Given problem » Return the passage of the forum thread about soulmates from "I remain unable" to "particular life span.", word for word.

Extracted text »
PK - you know my opinions on your ex.....perhaps that was one of those situations in which you wanted so badly to believe that he was the One, that you warped your perceptions of him.
It's out there.....don't give up.


curious082385 31F
4925 posts
12/3/2005 12:16 pm

Goddess - I know that there are many wonderful men in the world who I could be with, be gloriously happy with and truly truly love. But does that nessesarily mean that they are my soulmate? Could there still be one man out there who was destined for me? I don't know.
Thank you for taking the time.


KC_JJ 54M

12/3/2005 2:25 pm

I remain unable to fall on either side of the fence on this one. (or I'll tell you at this moment, but now watch me contradict this statement)

But I think any tendency of my own to fall on the side of thinking there are "many" is actually some sort of "self consolement" on my part to cover up a subtle fear that I may not actually find "the one" within this particular life span.

In my deeper regions I absolutetly beleive in it as some part of me that's beyond my intellect "knows". Plus, due to my "weakness" of being a closet "hyper-romantic", how else could I possibly conceive of it?

Data »
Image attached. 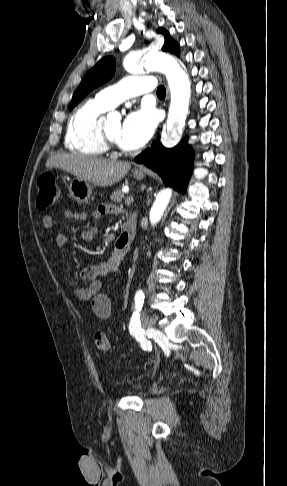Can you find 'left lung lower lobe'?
<instances>
[{"label": "left lung lower lobe", "mask_w": 287, "mask_h": 486, "mask_svg": "<svg viewBox=\"0 0 287 486\" xmlns=\"http://www.w3.org/2000/svg\"><path fill=\"white\" fill-rule=\"evenodd\" d=\"M193 157L194 153L187 144V139L172 149L163 147L157 139L151 148L134 160L158 173L166 186H173L183 192L192 173Z\"/></svg>", "instance_id": "1"}]
</instances>
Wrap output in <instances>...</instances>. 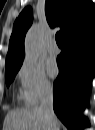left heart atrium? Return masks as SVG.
<instances>
[{"label": "left heart atrium", "mask_w": 95, "mask_h": 130, "mask_svg": "<svg viewBox=\"0 0 95 130\" xmlns=\"http://www.w3.org/2000/svg\"><path fill=\"white\" fill-rule=\"evenodd\" d=\"M47 72L51 77H55L58 74V66L54 59L48 60Z\"/></svg>", "instance_id": "left-heart-atrium-1"}]
</instances>
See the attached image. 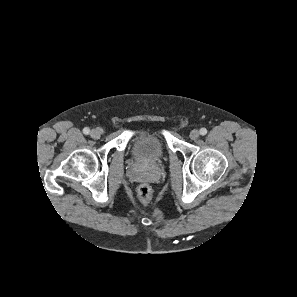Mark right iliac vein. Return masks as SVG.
<instances>
[{
    "instance_id": "1",
    "label": "right iliac vein",
    "mask_w": 297,
    "mask_h": 297,
    "mask_svg": "<svg viewBox=\"0 0 297 297\" xmlns=\"http://www.w3.org/2000/svg\"><path fill=\"white\" fill-rule=\"evenodd\" d=\"M90 136L93 139H99L101 136V130L100 129H92L90 132Z\"/></svg>"
}]
</instances>
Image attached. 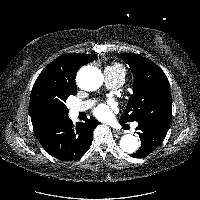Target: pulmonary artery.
I'll return each instance as SVG.
<instances>
[{
  "mask_svg": "<svg viewBox=\"0 0 200 200\" xmlns=\"http://www.w3.org/2000/svg\"><path fill=\"white\" fill-rule=\"evenodd\" d=\"M105 82L109 88H119L123 85L124 79L121 76L105 70ZM90 105L91 101L77 103L72 105L71 111L74 114H78L79 112L86 111L90 107Z\"/></svg>",
  "mask_w": 200,
  "mask_h": 200,
  "instance_id": "obj_1",
  "label": "pulmonary artery"
}]
</instances>
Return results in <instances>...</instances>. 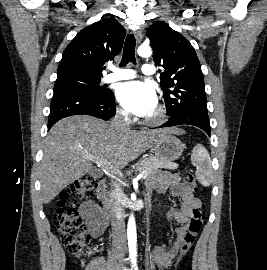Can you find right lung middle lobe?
<instances>
[{
  "label": "right lung middle lobe",
  "mask_w": 267,
  "mask_h": 270,
  "mask_svg": "<svg viewBox=\"0 0 267 270\" xmlns=\"http://www.w3.org/2000/svg\"><path fill=\"white\" fill-rule=\"evenodd\" d=\"M100 78L81 75H65L57 77L54 94L72 93L83 96L105 97L112 91L99 86Z\"/></svg>",
  "instance_id": "1"
}]
</instances>
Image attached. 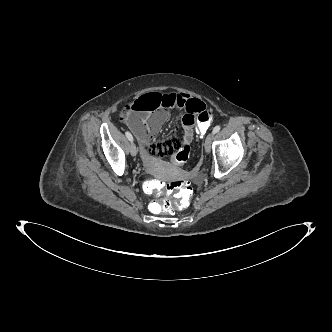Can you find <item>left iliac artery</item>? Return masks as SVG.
Wrapping results in <instances>:
<instances>
[{
  "label": "left iliac artery",
  "mask_w": 332,
  "mask_h": 332,
  "mask_svg": "<svg viewBox=\"0 0 332 332\" xmlns=\"http://www.w3.org/2000/svg\"><path fill=\"white\" fill-rule=\"evenodd\" d=\"M220 129H221V127L220 126H215L214 128H213V131H212V133H217V132H219L220 131Z\"/></svg>",
  "instance_id": "1"
}]
</instances>
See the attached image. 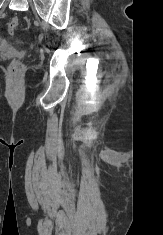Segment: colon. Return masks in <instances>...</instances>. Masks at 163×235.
<instances>
[{"mask_svg":"<svg viewBox=\"0 0 163 235\" xmlns=\"http://www.w3.org/2000/svg\"><path fill=\"white\" fill-rule=\"evenodd\" d=\"M19 26V19L13 17L7 24V29L10 34H13ZM11 73L18 74L21 71V63L19 61H14L11 65Z\"/></svg>","mask_w":163,"mask_h":235,"instance_id":"1","label":"colon"}]
</instances>
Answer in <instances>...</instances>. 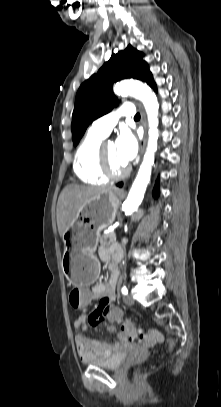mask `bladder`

Expected output »
I remain unable to fall on either side of the fence on this one. (or I'll tell you at this moment, but now watch me contradict this statement)

But I think any tendency of my own to fall on the side of thinking there are "many" is actually some sort of "self consolement" on my part to cover up a subtle fear that I may not actually find "the one" within this particular life span.